IP: Das mussten wir ja auch. Sehen Sie Parallelen zum Deutschland der Jahre nach 1945?

Heller: Wenn Sie über Deutschlands Geschichte nach dem Zweiten Weltkrieg nachdenken, werden Sie feststellen, dass in den ersten 15 bis 20 Jahren der deutschen Nachkriegspolitik demokratisches Verhalten noch nicht eingeübt war. Und in Osteuropa sind noch keine 20 Jahre vergangen. Gleich nach dem Systemwechsel wurde ein Mensch, der sich nie mit Politik beschäftigt hatte, Ministerpräsident und Chef einer Partei – so was kann nicht funktionieren. Sehr viele talentierte, kluge Leute sind politisch vollkommen ungebildet. Sie haben keine Ahnung von demokratischer Politik. Das sehen wir gerade in allen osteuropäischen Ländern – in Ungarn, in der Slowakei, in Polen, in Estland, von Russland gar nicht zu reden.

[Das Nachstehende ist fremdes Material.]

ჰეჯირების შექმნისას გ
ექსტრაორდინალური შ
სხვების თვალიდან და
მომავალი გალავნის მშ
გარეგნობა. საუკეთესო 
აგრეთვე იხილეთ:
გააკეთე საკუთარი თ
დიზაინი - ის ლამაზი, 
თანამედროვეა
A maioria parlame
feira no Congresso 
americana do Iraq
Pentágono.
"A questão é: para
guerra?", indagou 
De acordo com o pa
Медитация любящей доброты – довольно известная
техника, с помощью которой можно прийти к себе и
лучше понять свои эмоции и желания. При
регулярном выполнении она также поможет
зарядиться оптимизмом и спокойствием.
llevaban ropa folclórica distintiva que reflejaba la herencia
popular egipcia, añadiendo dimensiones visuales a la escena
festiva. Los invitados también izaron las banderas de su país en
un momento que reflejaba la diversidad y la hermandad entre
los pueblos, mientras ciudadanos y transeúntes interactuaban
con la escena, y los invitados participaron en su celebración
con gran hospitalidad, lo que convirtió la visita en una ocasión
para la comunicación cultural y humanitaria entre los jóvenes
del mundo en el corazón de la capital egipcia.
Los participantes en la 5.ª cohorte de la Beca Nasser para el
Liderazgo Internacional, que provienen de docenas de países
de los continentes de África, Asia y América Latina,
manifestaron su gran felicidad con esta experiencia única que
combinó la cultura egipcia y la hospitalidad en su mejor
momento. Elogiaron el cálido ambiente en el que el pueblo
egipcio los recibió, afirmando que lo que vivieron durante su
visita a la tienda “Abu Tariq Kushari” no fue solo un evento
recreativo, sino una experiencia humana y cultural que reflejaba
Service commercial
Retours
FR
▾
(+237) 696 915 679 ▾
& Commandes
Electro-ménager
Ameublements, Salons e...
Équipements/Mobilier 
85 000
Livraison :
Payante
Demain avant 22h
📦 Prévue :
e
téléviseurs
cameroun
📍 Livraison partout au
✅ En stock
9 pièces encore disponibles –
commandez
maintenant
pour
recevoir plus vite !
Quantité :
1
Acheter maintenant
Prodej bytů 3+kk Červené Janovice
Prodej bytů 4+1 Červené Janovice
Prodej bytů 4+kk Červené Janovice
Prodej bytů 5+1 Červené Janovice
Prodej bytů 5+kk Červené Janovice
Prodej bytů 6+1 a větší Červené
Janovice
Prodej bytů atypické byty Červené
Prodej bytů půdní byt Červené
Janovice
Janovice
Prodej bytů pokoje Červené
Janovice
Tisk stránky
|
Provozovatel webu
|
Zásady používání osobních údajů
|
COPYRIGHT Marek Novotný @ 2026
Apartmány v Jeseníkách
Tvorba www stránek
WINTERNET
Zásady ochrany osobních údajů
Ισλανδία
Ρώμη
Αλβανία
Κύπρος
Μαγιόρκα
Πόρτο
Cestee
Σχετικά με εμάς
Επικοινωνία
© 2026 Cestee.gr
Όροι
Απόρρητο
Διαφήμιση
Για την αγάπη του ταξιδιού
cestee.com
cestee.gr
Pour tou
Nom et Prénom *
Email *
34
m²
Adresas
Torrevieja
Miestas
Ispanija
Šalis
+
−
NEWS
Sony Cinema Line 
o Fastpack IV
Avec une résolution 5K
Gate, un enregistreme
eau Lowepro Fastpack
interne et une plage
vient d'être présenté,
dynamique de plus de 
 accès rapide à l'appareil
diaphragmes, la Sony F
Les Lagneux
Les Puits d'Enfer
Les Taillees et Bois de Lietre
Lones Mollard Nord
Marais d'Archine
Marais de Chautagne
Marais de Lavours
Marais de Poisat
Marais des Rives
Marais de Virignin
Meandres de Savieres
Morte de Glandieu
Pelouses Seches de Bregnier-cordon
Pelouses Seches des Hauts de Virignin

IP: Haben Sie denn Hoffnung, dass sich dennoch eine demokratische Form politischer Kultur entwickeln kann?

Heller: Das hängt von vielen unwägbaren Voraussetzungen ab. Wenn sich die wirtschaftliche Lage verbessert, sind die Menschen eher dazu geneigt, demokratisch zu handeln. Aber auf diese Frage kann ich wohl keine Antwort geben. Natürlich wollen wir die Geschichte beeinflussen – nicht die Weltgeschichte, nicht die große Geschichte, nicht die utopische –, sondern diese konkrete Geschichte, dass sich in Ungarn demokratische Strukturen und Traditionen entwickeln können. Das müssen wir mitbestimmen, dafür handeln, sprechen wir, gehen wir ins Fernsehen. Doch was es bewirkt – ich weiß es nicht.

Das Gespräch führte Alexandra Kemmerer.

ÁGNES HELLER, geb. 1929 in Budapest, verlor ihren Vater und weitere Verwandte durch den Holocaust. Die Meisterschülerindes marxistischen Philosophen Georg Lukács war als Mitglied der „Budapester Schule“ nach der Revolution 1956 wiederholt Repressionen ausgesetzt und verlor ihre Universitätsstelle. 1977 emigrierte sie nach Australien, 1986 folgte sie einem Ruf an die New School for Social Research in New York. Seit 1989 lehrt sie auch wieder in Budapest.